(Problem description): Copy out word for word the stretch from the line containing "How many segments does this pie chart have?" through the end of the entries, leaving out the pictures.

(Materials provided):
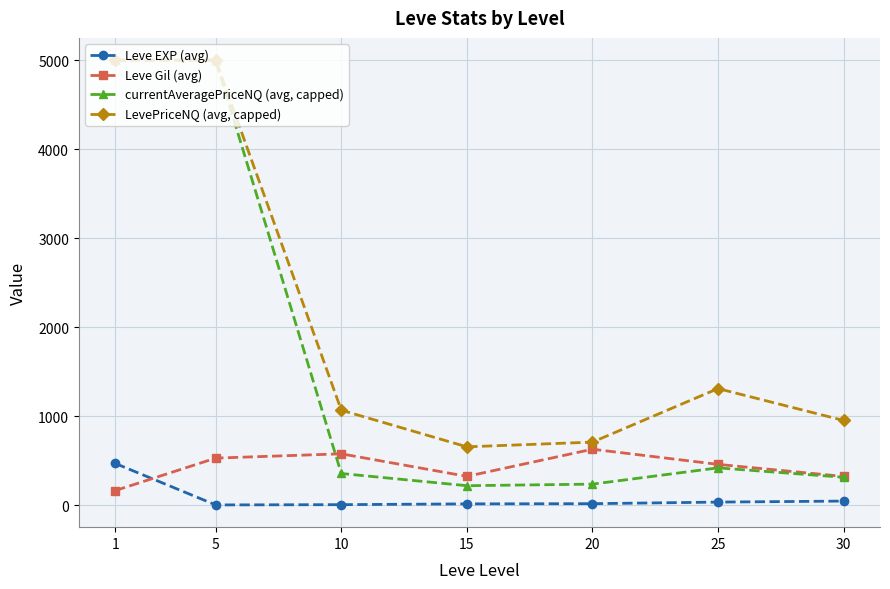

At 10, list the series in order from smallest to largest.

Leve EXP (avg), currentAveragePriceNQ (avg, capped), Leve Gil (avg), LevePriceNQ (avg, capped)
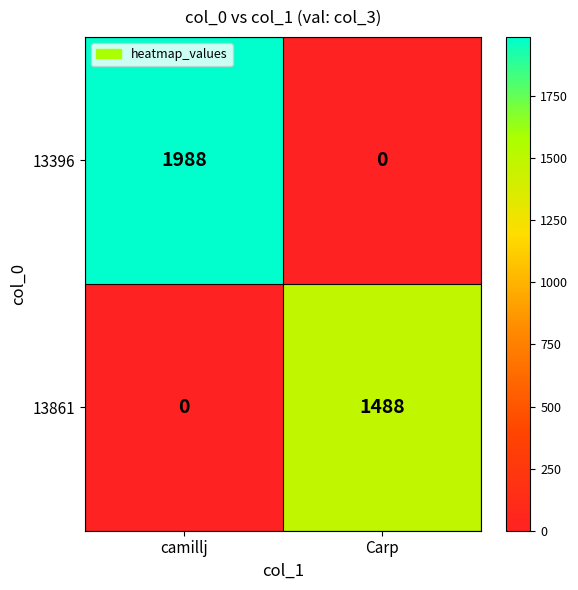

Reading right to left, list all the values displayed in this chart.

13396: Carp=0	camillj=1988
13861: Carp=1488	camillj=0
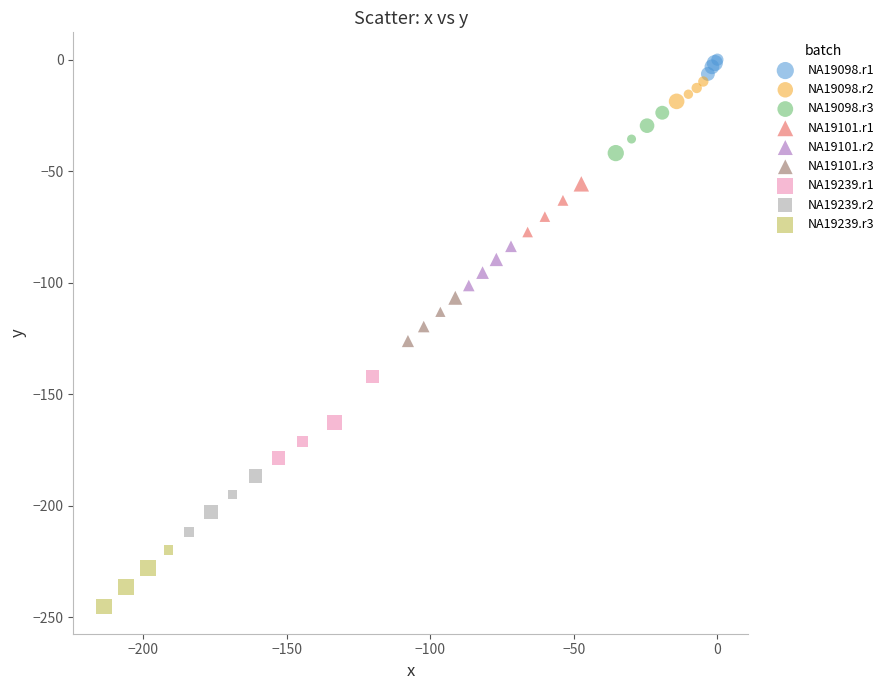

Which series has the widest spread of Y values?

NA19239.r1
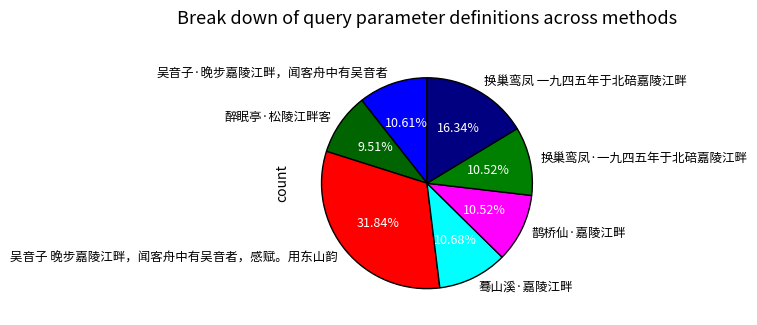

How many segments does this pie chart have?

7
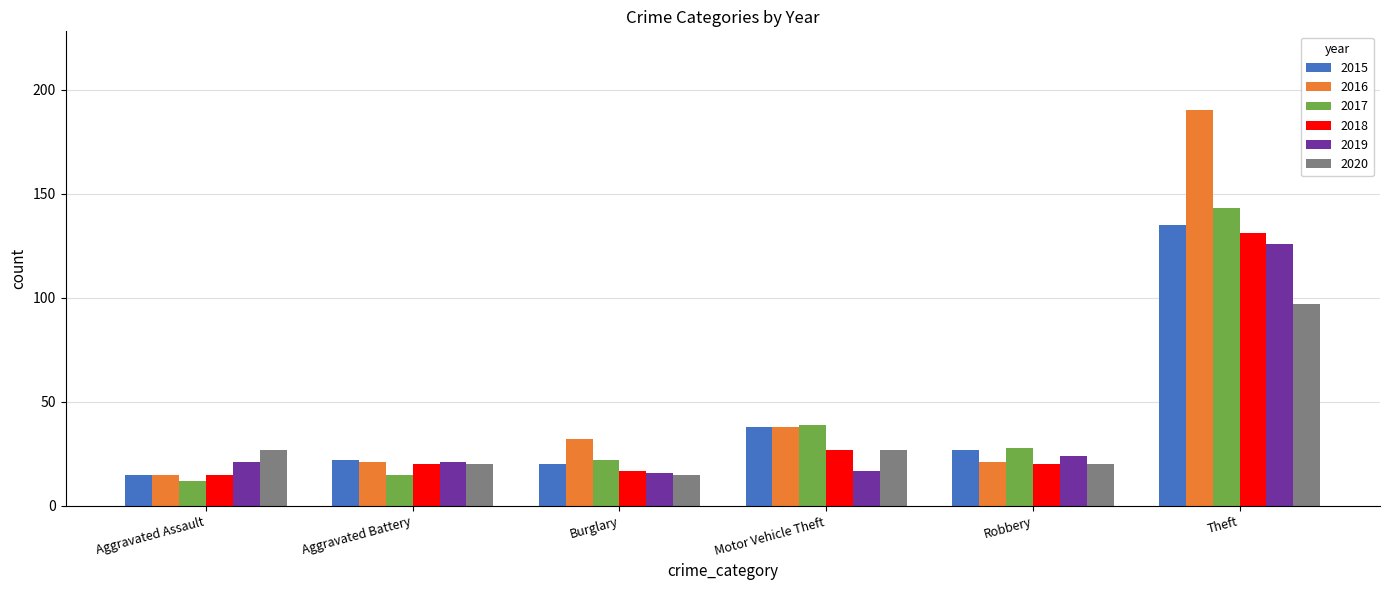

Are the bars horizontal?

No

(Result):
How many segments does this pie chart have?

7

Are the bars horizontal?

No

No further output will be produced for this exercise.